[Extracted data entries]
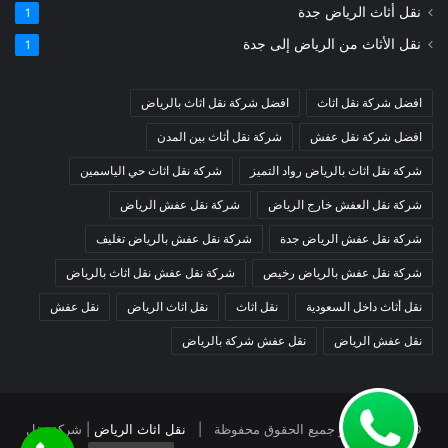
نقل أثاث الرياض جدة
1
نقل الأثاث من الرياض إلى جدة
1
افضل شركة نقل اثاث
افضل شركة نقل اثاث بالرياض
افضل شركة نقل عفش
شركة نقل أثاث بين المدن
شركة نقل اثاث بالرياض رواد التميز
شركة نقل اثاث حي الياسمين
شركة نقل العفش خارج الرياض
شركة نقل عفش الرياض
شركة نقل عفش الرياض جدة
شركة نقل عفش بالرياض تغليف
شركة نقل عفش بالرياض رخيص
شركة نقل عفش نقل اثاث بالرياض
نقل أثاث داخل السعودية
نقل اثاث
نقل اثاث الرياض
نقل عفش
نقل عفش الرياض
نقل عفش شركة بالرياض
© حقوق النشر جميع الحقوق محفوظة |
نقل اثاث الرياض
| شركة نقل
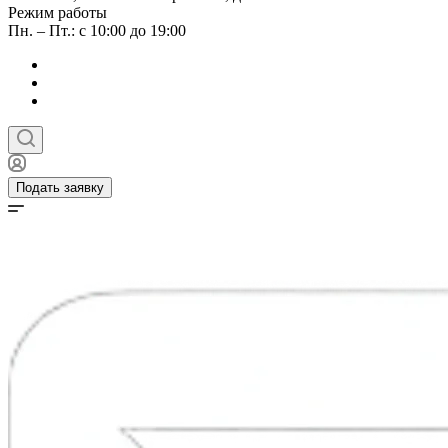
Режим работы
Пн. – Пт.: с 10:00 до 19:00
Подать заявку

* Job item *
Beginning at the line that contains "نقل أثاث داخل السعودية", give the remaining lines of the records again exactly, through the last one. Leave out pictures.

* Result *
نقل أثاث داخل السعودية
نقل اثاث
نقل اثاث الرياض
نقل عفش
نقل عفش الرياض
نقل عفش شركة بالرياض
© حقوق النشر جميع الحقوق محفوظة |
نقل اثاث الرياض
| شركة نقل
Режим работы
Пн. – Пт.: с 10:00 до 19:00
Подать заявку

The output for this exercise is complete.